Sul21 – Mas é a realista a implementação de políticas que libertem o Brasil de ser refém desse sistema? Que tipo de medidas poderiam ser tomadas?

Laura Carvalho: Olha, o próprio FMI tem discutido medidas nesse sentido. Então, tem vários países do mundo fazendo isso. Inclusive, o Brasil implementou durante o governo Dilma, por exemplo, medidas de taxação na entrada. IOF sobre determinados conjuntos de operações financeiras, que ajudou na época a frear o movimento de entrada maciça de capitais por aqui, o que estava sendo chamado pelo Guido Mantega na época de “guerra cambial”. Só que não se taxou na saída. Se fez esse controle de forma assimétrica. Então, existe uma série de propostas de economistas que trabalham muito com esse assunto que são implementadas em outros países para tornar esse fluxos menos voláteis. O Brasil tem uma das moedas mais voláteis do mundo, porque está sujeita a um nível de especulação muito maior, muitas vezes até coordenado. O CADE descobriu que tinha cartéis envolvidos nessas especulações.

Sul21 – Tem como explicar de uma forma simples, para pessoas totalmente leigas, qual é o impacto da especulação financeira para a economia real?

Laura Carvalho: Um deles é isso que estamos vivendo agora. Estamos com uma economia ainda numa crise muito grave, vemos que os empregos não foram recuperados, estamos na mais lenta da história das recuperações de crises brasileiras, e ainda assim o Brasil teve que interromper a queda na taxa de juros básica, que vinha caindo, porque a inflação, dado o tamanho da crise, já estava abaixo do piso. Por quê? Porque os Estados Unidos, o banco central norte-americano, criou expectativas de elevação da taxa de juros lá. E só uma pequena expectativa de que a taxa de juros vai subir em outro país e mudanças no ciclo internacional rapidamente levam esses capitais de curto prazo para fora dos países, vamos dizer, periféricos, para o centro do capitalismo financeiro. Isso acontece de forma recorrente. A consequência é que, a taxa de juros então, independente do que está acontecendo aqui dentro, passa a ter que subir ou se manter para atrair capital externo para impedir que esse choque se propague, para impedir que isso acabe gerando uma inflação maior. Ao contrário do que se diz, o regime de metas brasileiro não está usando o instrumento taxa de juros para controlar a inflação, pelos mecanismos tradicionais de diminuir crédito para desaquecer a economia. Ele, na verdade, está tendo que responder sempre a esse tipo de movimento de capital daqui para fora, de lá para cá, e quando o sistema externo ajuda, a gente cumpre a meta da inflação. Quando o sistema externo não ajuda, a gente não cumpre. Ao contrário do que se diz num manual de economia, esse regime regime claramente não está funcionando da maneira como deveria.

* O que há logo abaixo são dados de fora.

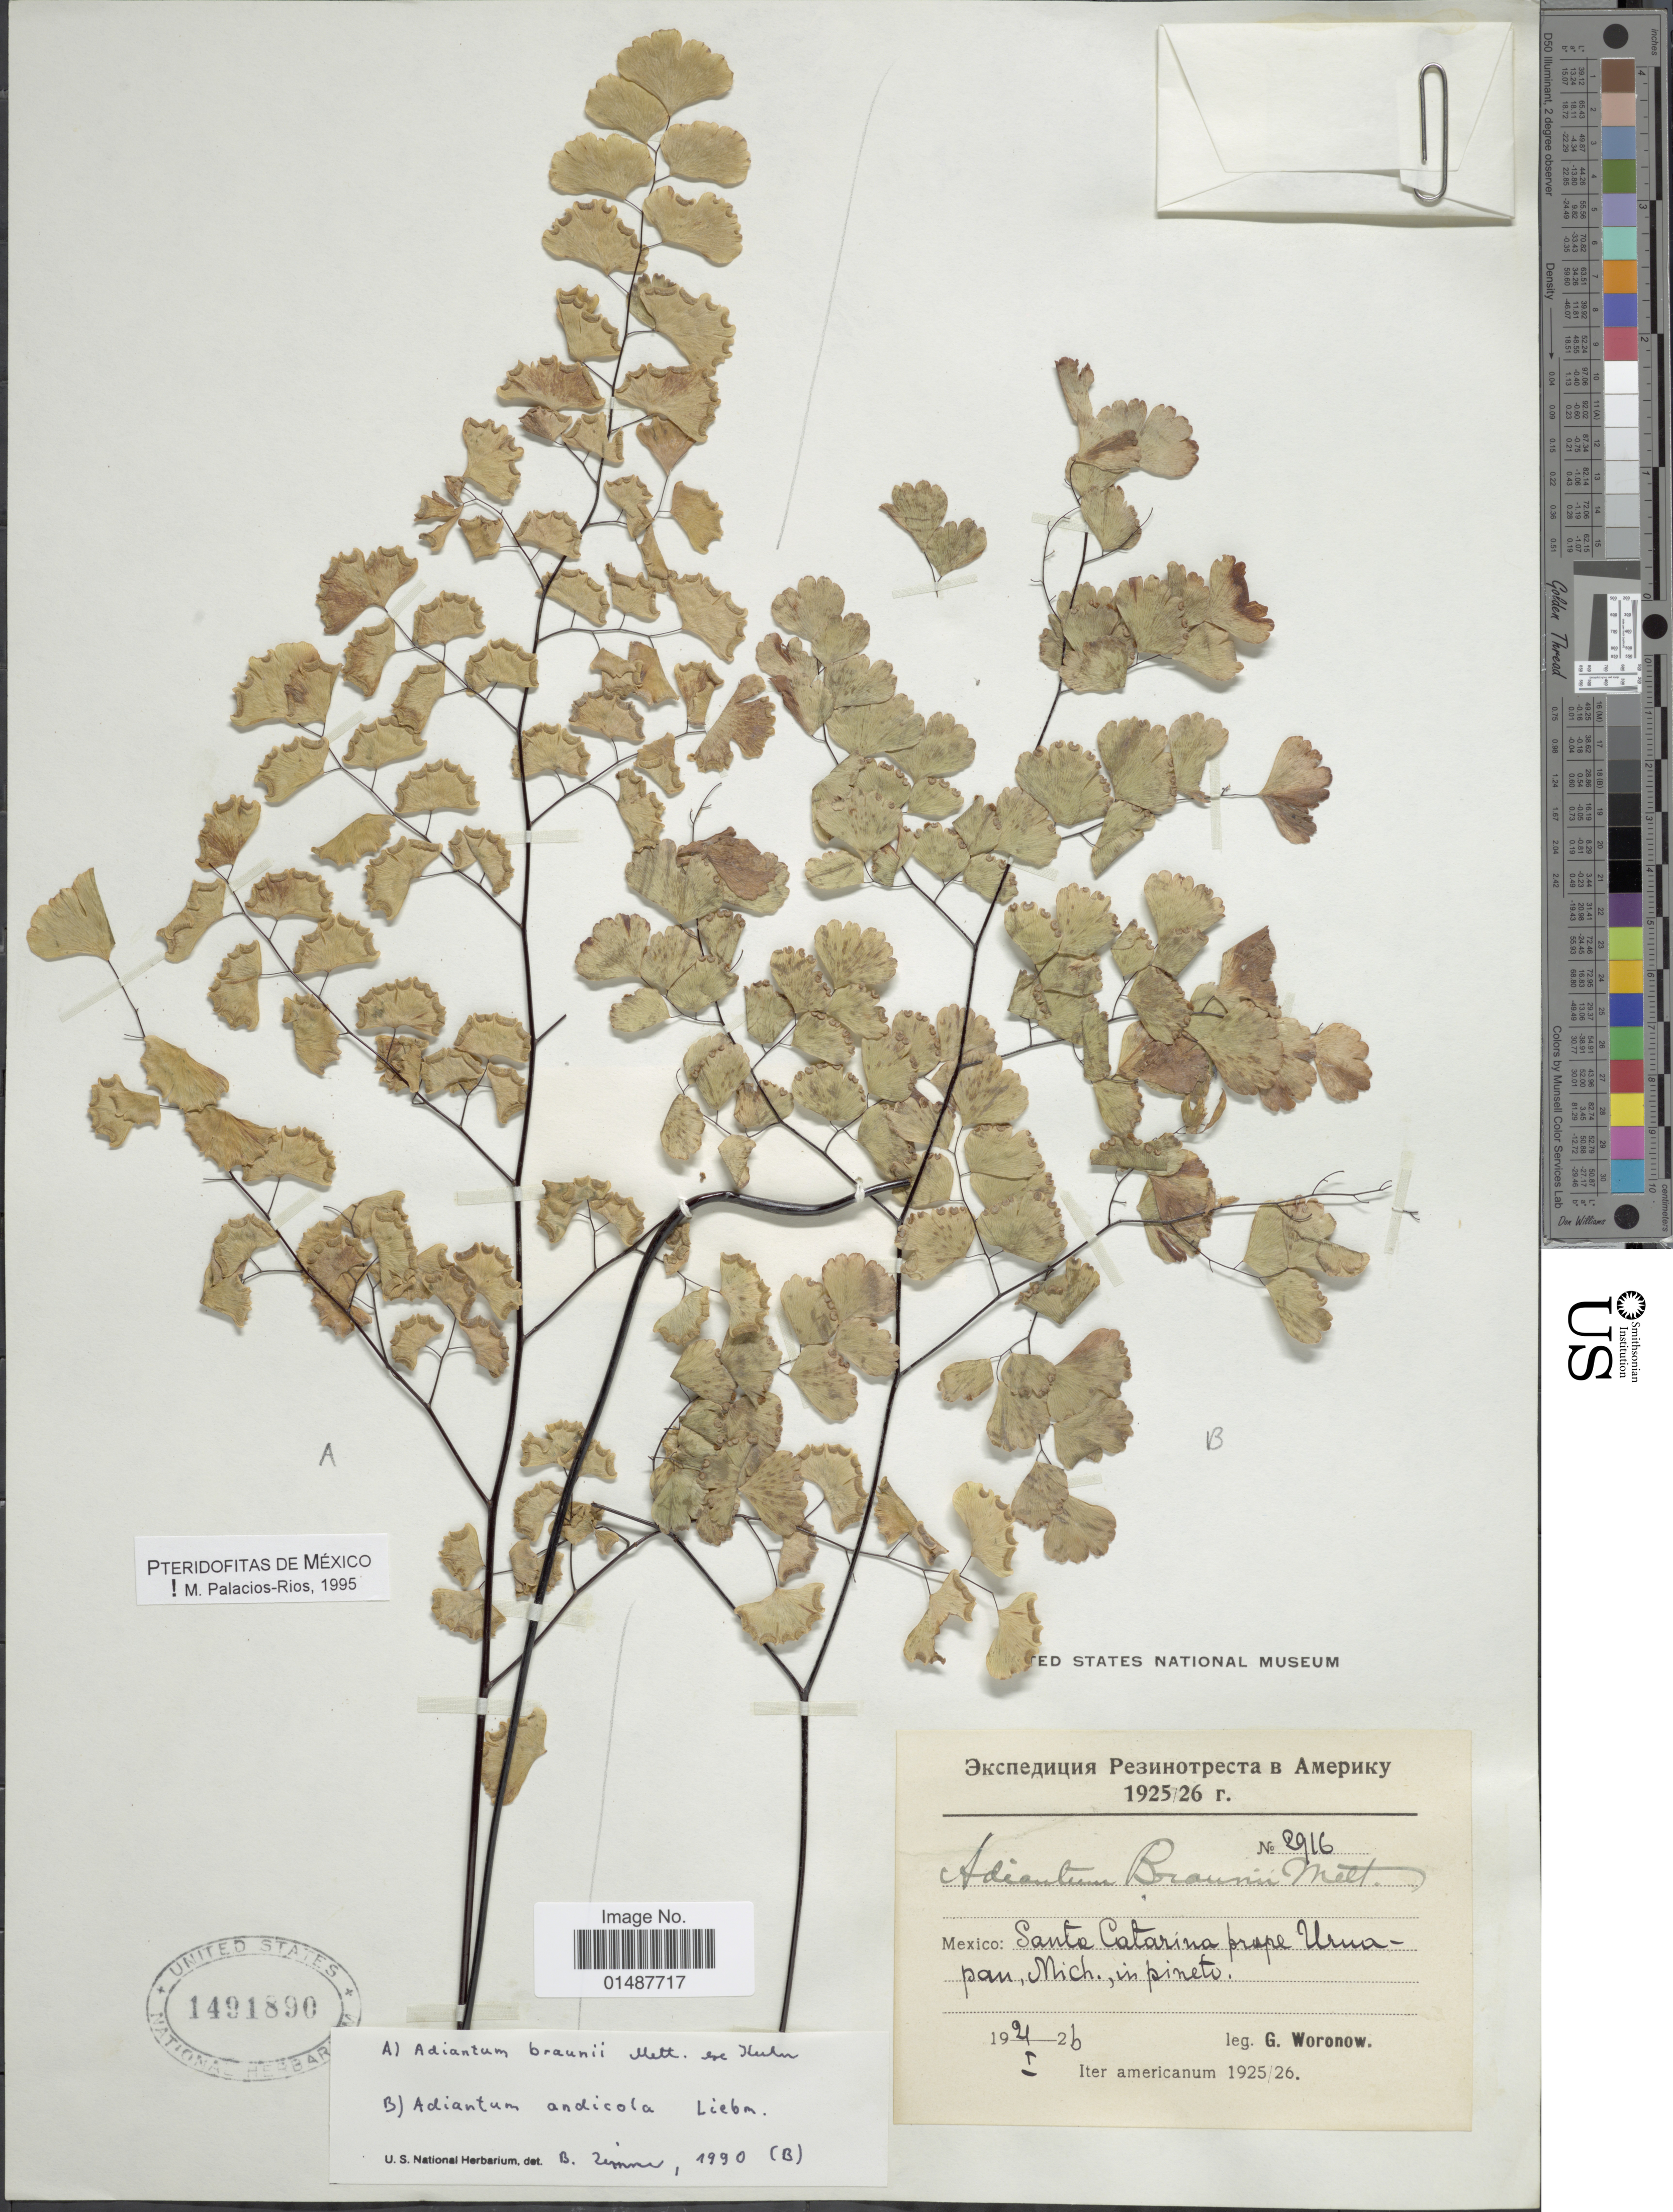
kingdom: Plantae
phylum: Tracheophyta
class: Polypodiopsida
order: Polypodiales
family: Pteridaceae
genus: Adiantum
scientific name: Adiantum braunii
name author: Mett. ex Kuhn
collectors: G. Woronow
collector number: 2916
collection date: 1926-01-21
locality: Sante Catarina prape Uruapan, Mich. in pineto [interpreted]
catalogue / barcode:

Sul21 – Não está trazendo a estabilidade prometida?

Laura Carvalho: Não está trazendo essa estabilidade, por quê? Porque o grau de globalização financeira e o tamanho dessa financeirização que atinge diversas dimensões — estou dando uma delas, que é a especulação com a moeda e entrada e saída de capitais — está tirando a autonomia dos países em suas políticas econômicas, por isso que o FMI está discutindo atualmente controle de capitais.